◆ Work task A ◆
Answer these questions about the court order below, one answer per line, each marked (i), (ii), (iii) like its question:
(i) What two claims does the plaintiff assert?
(ii) Which spelling of the captain's name does the court use?
(iii) On which claims will the case proceed?

◆ Extract provided ◆
UNITED STATES DISTRCT COURT DISTRICT OF CONNECTICUT
CARGIL ANTHONY NICHOLSON, : Case No. 3:22-cv-1165 (OAW) Plaintiff, : : v. : : MACKENZIE1, ET AL., : Defendants. : MAY 9, 2023
INIITAL REVIEW ORDER RE AMENDED COMPLAINT Self-represented plaintiff Cargil Anthony Nicholson has filed an Amended Complaint, ECF No. 11-1, in accordance with the court’s December 21, 2022, order. He names three defendants, Captain McKenzie (John Doe 2), Officer Outar (John Doe 1), and Administrative Remedies Coordinator Jane and/or John Doe. Plaintiff asserts two claims, failure to protect, and retaliation. He seeks damages only. The Prison Litigation Reform Act requires federal courts to review complaints brought by prisoners that seek relief against a government entity, or against an officer or employee of a government entity. 28 U.S.C. § 1915A(a). Upon review, the court must dismiss a complaint (or any portion thereof) that is frivolous or malicious, that fails to state a claim upon which relief may be granted, or that seeks monetary relief from a defendant who is immune from such relief. See 28 U.S.C. §§ 1915(e)(2)(b), 1915A(b). Upon thorough initial review of the facts and allegations in the Amended
1 While the case caption spells this name “Mackenzie”, Plaintiff repeatedly uses “McKenzie” throughout his Amended Complaint and other documentation, and there is no corrective filing by Defendants to date. Accordingly, the court will use the McKenzie spelling alleged by Plaintiff. Complaint, all official capacity claims against any defendant, all claims against defendants McKenzie and Administrative Remedies Coordinator Doe, and the failure to protect claim against Officer Outar are dismissed pursuant to 28 U.S.C. § 1915A(b). The case will proceed on the individual capacity claims against Officer Outar alleging the deliberate
indifference to safety.

◆ Work task B ◆
Report every line of the entries below that contains the word "free".

◆ Materials provided ◆
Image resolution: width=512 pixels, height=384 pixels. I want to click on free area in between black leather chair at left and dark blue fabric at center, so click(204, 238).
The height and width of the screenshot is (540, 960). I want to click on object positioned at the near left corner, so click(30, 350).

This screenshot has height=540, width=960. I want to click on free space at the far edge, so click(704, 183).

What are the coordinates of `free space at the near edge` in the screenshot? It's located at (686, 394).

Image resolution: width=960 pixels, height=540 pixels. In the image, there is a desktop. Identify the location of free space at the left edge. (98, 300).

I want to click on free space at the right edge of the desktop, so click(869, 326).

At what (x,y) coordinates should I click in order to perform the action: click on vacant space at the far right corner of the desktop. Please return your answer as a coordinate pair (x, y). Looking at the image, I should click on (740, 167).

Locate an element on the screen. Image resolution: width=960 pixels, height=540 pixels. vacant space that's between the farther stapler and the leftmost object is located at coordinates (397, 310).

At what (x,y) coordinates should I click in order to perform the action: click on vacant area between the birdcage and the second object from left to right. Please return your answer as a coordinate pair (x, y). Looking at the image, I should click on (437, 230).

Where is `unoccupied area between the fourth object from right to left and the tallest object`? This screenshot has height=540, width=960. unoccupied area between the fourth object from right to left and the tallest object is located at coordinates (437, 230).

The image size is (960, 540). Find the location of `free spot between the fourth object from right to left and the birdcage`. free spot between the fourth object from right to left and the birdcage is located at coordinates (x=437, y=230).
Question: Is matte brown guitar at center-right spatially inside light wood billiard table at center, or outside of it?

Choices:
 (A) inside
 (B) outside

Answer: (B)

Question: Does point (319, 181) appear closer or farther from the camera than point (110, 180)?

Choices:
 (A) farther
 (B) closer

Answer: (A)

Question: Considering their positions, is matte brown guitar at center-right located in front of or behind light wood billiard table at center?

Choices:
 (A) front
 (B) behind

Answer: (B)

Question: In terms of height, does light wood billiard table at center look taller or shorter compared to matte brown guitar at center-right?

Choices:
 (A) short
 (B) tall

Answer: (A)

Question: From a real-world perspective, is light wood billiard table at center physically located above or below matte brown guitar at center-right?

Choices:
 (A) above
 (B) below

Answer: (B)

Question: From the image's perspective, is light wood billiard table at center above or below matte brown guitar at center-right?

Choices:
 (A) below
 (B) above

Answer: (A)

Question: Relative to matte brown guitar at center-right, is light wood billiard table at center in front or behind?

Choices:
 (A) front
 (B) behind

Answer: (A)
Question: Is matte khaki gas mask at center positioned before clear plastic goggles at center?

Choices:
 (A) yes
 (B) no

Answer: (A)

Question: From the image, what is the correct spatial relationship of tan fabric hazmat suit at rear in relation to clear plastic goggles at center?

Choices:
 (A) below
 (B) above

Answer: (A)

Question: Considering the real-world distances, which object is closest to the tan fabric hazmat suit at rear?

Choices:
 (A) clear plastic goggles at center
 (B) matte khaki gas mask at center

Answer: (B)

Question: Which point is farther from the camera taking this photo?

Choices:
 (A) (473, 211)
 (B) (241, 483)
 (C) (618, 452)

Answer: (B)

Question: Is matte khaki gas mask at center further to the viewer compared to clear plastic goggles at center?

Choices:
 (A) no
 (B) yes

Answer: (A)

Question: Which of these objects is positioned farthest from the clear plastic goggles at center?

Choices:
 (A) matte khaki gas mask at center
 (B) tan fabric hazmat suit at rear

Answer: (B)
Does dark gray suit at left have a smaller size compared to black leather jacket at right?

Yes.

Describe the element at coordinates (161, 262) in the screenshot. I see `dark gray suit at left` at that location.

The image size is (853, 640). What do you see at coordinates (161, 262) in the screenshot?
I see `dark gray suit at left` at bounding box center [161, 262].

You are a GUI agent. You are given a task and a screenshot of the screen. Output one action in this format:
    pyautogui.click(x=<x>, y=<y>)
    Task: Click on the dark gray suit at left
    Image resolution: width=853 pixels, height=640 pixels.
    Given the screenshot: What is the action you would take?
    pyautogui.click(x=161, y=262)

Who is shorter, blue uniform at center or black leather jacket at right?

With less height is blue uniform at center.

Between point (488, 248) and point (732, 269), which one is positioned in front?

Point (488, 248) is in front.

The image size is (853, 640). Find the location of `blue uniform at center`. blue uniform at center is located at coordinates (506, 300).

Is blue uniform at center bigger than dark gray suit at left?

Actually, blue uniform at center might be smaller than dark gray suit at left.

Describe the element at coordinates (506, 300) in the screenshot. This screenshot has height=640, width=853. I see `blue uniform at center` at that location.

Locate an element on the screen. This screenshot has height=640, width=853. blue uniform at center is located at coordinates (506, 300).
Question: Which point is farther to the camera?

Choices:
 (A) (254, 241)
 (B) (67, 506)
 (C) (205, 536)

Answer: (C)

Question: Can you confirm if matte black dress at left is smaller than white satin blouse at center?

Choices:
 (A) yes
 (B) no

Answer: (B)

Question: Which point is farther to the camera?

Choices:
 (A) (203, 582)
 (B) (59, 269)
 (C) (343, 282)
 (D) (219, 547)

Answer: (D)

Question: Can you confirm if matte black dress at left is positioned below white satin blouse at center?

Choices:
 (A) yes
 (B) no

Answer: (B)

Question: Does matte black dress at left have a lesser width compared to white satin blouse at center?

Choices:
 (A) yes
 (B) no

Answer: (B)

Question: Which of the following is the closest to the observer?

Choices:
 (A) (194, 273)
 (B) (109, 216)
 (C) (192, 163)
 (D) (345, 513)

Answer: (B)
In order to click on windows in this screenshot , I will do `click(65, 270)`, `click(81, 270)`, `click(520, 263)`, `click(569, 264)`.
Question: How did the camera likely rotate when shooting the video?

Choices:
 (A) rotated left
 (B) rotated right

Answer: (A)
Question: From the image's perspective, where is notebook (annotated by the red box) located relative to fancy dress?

◆ Your response A ◆
(i) Failure to protect and retaliation.
(ii) McKenzie.
(iii) The individual capacity claims against Officer Outar alleging deliberate indifference to safety.

◆ Your response B ◆
Image resolution: width=512 pixels, height=384 pixels. I want to click on free area in between black leather chair at left and dark blue fabric at center, so click(204, 238).
This screenshot has height=540, width=960. I want to click on free space at the far edge, so click(704, 183).
What are the coordinates of `free space at the near edge` in the screenshot? It's located at (686, 394).
Image resolution: width=960 pixels, height=540 pixels. In the image, there is a desktop. Identify the location of free space at the left edge. (98, 300).
I want to click on free space at the right edge of the desktop, so click(869, 326).
The image size is (960, 540). Find the location of `free spot between the fourth object from right to left and the birdcage`. free spot between the fourth object from right to left and the birdcage is located at coordinates (x=437, y=230).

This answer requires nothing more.